**Exercise instructions**
Every record that follows must be duplicated exactly, with images left out.

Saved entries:
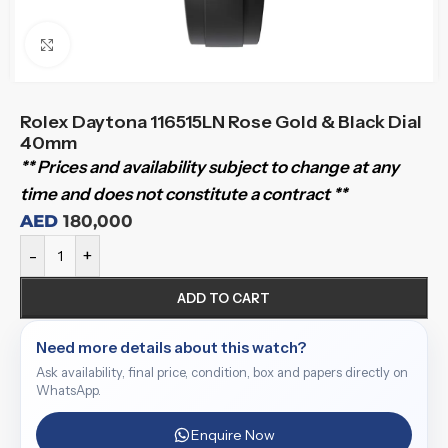
Click to enlarge
Rolex Daytona 116515LN Rose Gold & Black Dial
40mm
** Prices and availability subject to change at any
time and does not constitute a contract **
AED
180,000
-
+
ADD TO CART
Need more details about this watch?
Ask availability, final price, condition, box and papers directly on
WhatsApp.
Enquire Now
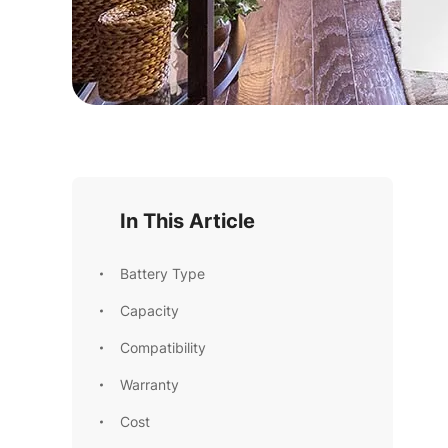
In This Article
Battery Type
Capacity
Compatibility
Warranty
Cost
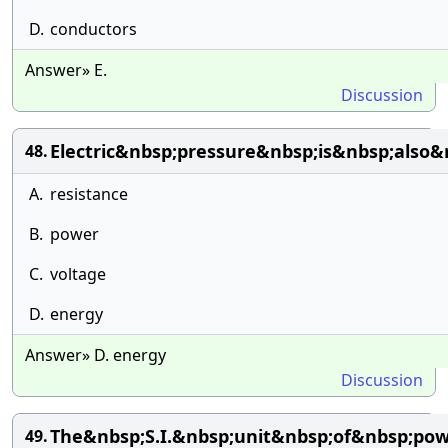
D.
conductors
Answer» E.
Discussion
Electric&nbsp;pressure&nbsp;is&nbsp;also&
48.
A.
resistance
B.
power
C.
voltage
D.
energy
Answer» D. energy
Discussion
The&nbsp;S.I.&nbsp;unit&nbsp;of&nbsp;pow
49.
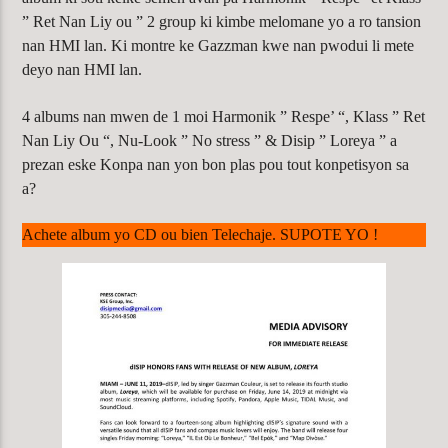
” Ret Nan Liy ou ” 2 group ki kimbe melomane yo a ro tansion
nan HMI lan. Ki montre ke Gazzman kwe nan pwodui li mete
deyo nan HMI lan.
4 albums nan mwen de 1 moi Harmonik ” Respe’ “, Klass ” Ret
Nan Liy Ou “, Nu-Look ” No stress ” & Disip ” Loreya ” a
prezan eske Konpa nan yon bon plas pou tout konpetisyon sa
a?
Achete album yo CD ou bien Telechaje. SUPOTE YO !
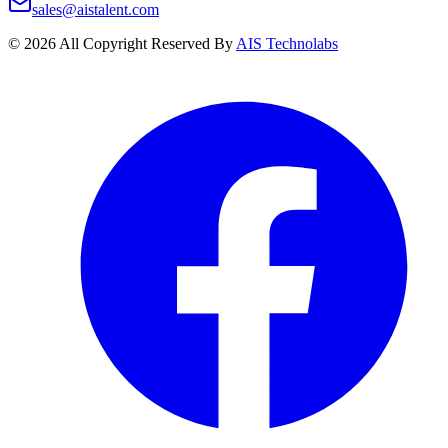
sales@aistalent.com
©
2026
All Copyright Reserved By
AIS Technolabs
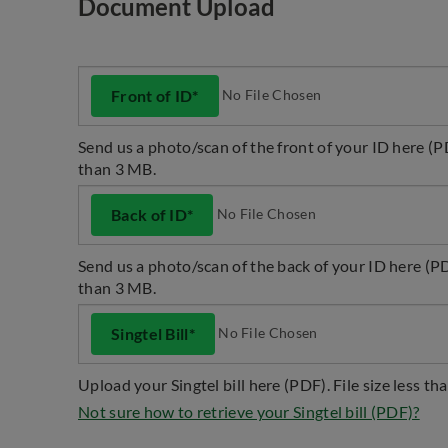
Document Upload
No File Chosen
Front of ID*
Send us a photo/scan of the front of your ID here (PD
than 3 MB.
No File Chosen
Back of ID*
Send us a photo/scan of the back of your ID here (PDF
than 3 MB.
No File Chosen
Singtel Bill*
Upload your Singtel bill here (PDF). File size less th
Not sure how to retrieve your Singtel bill (PDF)?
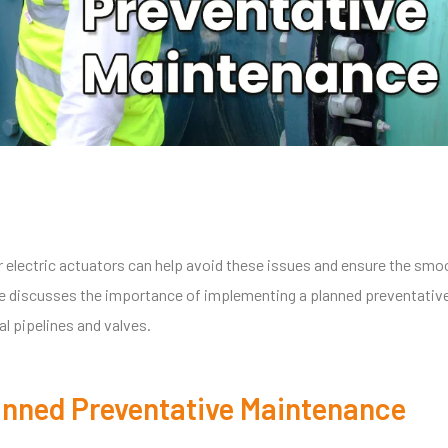
electric actuators can help avoid these issues and ensure the smo
icle discusses the importance of implementing a planned preventativ
al pipelines and valves.
lanned Preventative Maintenance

**Answer to this problem**
Click to enlarge
Rolex Daytona 116515LN Rose Gold & Black Dial
40mm
** Prices and availability subject to change at any
time and does not constitute a contract **
AED
180,000
-
+
ADD TO CART
Need more details about this watch?
Ask availability, final price, condition, box and papers directly on
WhatsApp.
Enquire Now
In This Article
Battery Type
Capacity
Compatibility
Warranty
Cost
D.
conductors
Answer» E.
Discussion
Electric&nbsp;pressure&nbsp;is&nbsp;also&
48.
A.
resistance
B.
power
C.
voltage
D.
energy
Answer» D. energy
Discussion
The&nbsp;S.I.&nbsp;unit&nbsp;of&nbsp;pow
49.
” Ret Nan Liy ou ” 2 group ki kimbe melomane yo a ro tansion
nan HMI lan. Ki montre ke Gazzman kwe nan pwodui li mete
deyo nan HMI lan.
4 albums nan mwen de 1 moi Harmonik ” Respe’ “, Klass ” Ret
Nan Liy Ou “, Nu-Look ” No stress ” & Disip ” Loreya ” a
prezan eske Konpa nan yon bon plas pou tout konpetisyon sa
a?
Achete album yo CD ou bien Telechaje. SUPOTE YO !
sales@aistalent.com
©
2026
All Copyright Reserved By
AIS Technolabs
Document Upload
No File Chosen
Front of ID*
Send us a photo/scan of the front of your ID here (PD
than 3 MB.
No File Chosen
Back of ID*
Send us a photo/scan of the back of your ID here (PDF
than 3 MB.
No File Chosen
Singtel Bill*
Upload your Singtel bill here (PDF). File size less th
Not sure how to retrieve your Singtel bill (PDF)?
electric actuators can help avoid these issues and ensure the smo
icle discusses the importance of implementing a planned preventativ
al pipelines and valves.
lanned Preventative Maintenance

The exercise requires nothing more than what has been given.